### [YOUR GOAL]
Check every line of the data for the string "Window" and copy the ones that have it.

---*---

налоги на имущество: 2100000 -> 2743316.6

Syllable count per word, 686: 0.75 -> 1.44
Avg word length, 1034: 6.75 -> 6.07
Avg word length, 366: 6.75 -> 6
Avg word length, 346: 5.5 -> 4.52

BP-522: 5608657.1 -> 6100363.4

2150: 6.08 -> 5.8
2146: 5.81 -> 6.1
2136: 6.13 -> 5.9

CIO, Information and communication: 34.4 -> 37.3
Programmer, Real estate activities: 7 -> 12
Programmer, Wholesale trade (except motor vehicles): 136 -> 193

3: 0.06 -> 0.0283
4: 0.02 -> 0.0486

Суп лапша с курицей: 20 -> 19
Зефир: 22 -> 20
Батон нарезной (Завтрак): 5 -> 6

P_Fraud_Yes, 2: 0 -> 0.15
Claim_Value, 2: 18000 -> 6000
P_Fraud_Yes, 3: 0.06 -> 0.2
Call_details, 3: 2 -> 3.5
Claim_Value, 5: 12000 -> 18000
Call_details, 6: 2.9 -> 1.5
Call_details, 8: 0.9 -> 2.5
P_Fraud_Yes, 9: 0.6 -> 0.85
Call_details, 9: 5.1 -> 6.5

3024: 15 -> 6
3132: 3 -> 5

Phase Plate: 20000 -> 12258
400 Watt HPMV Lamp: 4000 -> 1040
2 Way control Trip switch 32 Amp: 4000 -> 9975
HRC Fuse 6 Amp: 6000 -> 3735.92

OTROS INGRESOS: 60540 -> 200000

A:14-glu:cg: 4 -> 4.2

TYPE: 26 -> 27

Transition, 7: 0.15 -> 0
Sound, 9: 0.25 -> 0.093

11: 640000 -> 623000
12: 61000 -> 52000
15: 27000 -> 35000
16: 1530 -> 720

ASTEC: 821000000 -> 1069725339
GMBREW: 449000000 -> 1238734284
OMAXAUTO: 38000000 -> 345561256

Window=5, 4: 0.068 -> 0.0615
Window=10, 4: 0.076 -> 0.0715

---*---

### [ANSWER SECTION]
Window=5, 4: 0.068 -> 0.0615
Window=10, 4: 0.076 -> 0.0715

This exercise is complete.